(RAW DATA begins)

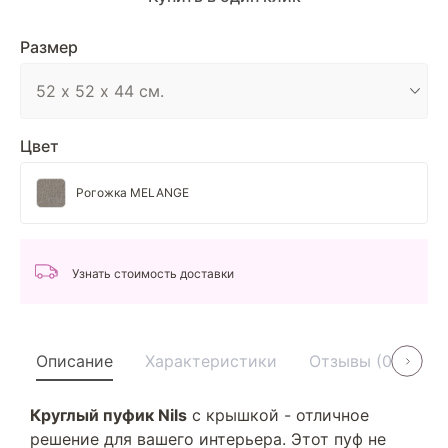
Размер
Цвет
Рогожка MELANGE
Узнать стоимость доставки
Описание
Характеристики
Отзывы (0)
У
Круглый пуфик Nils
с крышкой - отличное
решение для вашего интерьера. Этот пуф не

(RAW DATA ends)
(RAW DATA begins)

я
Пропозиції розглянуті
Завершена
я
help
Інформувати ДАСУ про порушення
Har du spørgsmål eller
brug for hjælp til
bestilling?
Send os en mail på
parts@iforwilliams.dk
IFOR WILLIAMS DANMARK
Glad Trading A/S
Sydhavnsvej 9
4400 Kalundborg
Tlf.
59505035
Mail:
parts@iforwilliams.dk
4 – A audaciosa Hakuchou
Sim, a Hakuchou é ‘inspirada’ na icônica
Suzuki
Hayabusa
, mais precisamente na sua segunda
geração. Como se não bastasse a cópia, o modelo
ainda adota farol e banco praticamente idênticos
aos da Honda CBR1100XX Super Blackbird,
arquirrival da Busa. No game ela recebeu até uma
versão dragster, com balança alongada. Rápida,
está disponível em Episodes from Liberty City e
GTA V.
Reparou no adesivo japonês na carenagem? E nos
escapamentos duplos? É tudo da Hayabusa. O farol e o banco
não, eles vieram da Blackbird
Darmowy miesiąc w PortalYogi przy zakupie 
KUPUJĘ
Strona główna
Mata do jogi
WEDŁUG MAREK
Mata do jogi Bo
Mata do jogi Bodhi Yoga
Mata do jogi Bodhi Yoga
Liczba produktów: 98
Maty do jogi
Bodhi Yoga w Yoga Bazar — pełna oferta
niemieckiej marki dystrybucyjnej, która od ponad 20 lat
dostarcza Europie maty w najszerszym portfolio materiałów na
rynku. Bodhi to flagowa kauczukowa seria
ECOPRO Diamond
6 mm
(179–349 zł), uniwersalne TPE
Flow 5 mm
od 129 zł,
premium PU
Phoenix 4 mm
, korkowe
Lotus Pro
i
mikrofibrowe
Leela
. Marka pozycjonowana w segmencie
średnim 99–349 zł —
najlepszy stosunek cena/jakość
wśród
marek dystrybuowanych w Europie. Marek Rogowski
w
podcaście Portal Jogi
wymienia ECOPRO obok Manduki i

(RAW DATA ends)

**PROBLEM REQUIREMENTS:** The expected answer is an exact copy of the lines above, beginning at the line with "Strona główna" and ending at the line with "wymienia ECOPRO obok Manduki i", with both ends in.

**OUTPUT BELOW:**
Strona główna
Mata do jogi
WEDŁUG MAREK
Mata do jogi Bo
Mata do jogi Bodhi Yoga
Mata do jogi Bodhi Yoga
Liczba produktów: 98
Maty do jogi
Bodhi Yoga w Yoga Bazar — pełna oferta
niemieckiej marki dystrybucyjnej, która od ponad 20 lat
dostarcza Europie maty w najszerszym portfolio materiałów na
rynku. Bodhi to flagowa kauczukowa seria
ECOPRO Diamond
6 mm
(179–349 zł), uniwersalne TPE
Flow 5 mm
od 129 zł,
premium PU
Phoenix 4 mm
, korkowe
Lotus Pro
i
mikrofibrowe
Leela
. Marka pozycjonowana w segmencie
średnim 99–349 zł —
najlepszy stosunek cena/jakość
wśród
marek dystrybuowanych w Europie. Marek Rogowski
w
podcaście Portal Jogi
wymienia ECOPRO obok Manduki i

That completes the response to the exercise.